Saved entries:
────────────────────

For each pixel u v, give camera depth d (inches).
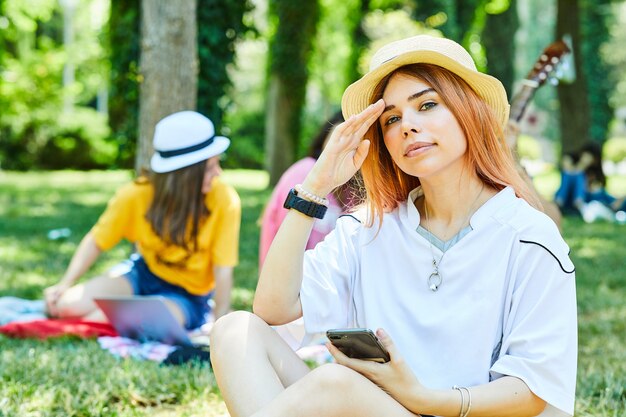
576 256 327.6
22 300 205.0
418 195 92.6
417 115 85.8
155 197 179.3
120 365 147.3
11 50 918.4
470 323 85.0
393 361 80.4
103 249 186.9
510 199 86.7
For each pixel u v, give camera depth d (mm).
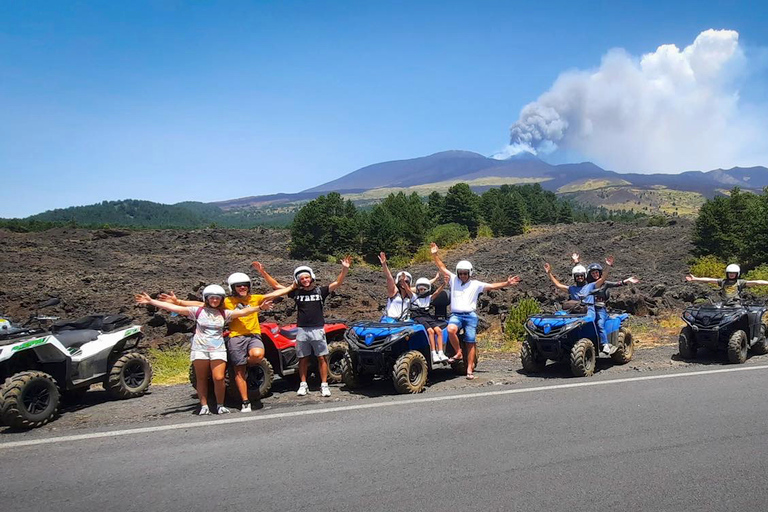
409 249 66562
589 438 6480
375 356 8781
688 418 7227
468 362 9961
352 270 48031
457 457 5910
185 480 5398
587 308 10516
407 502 4887
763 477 5406
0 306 21281
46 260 45062
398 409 7777
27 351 8039
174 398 9070
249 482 5328
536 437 6523
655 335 15547
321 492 5094
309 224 60531
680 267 45812
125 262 47094
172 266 45000
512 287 28156
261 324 9500
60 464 5891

────────────────────

> _What you are asked to do_: Each line in the data that holds the string "camera" needs to be copied.

> _Exercise result_:
For each pixel u v, give camera depth d (inches).
For each pixel u v, give camera depth d (mm).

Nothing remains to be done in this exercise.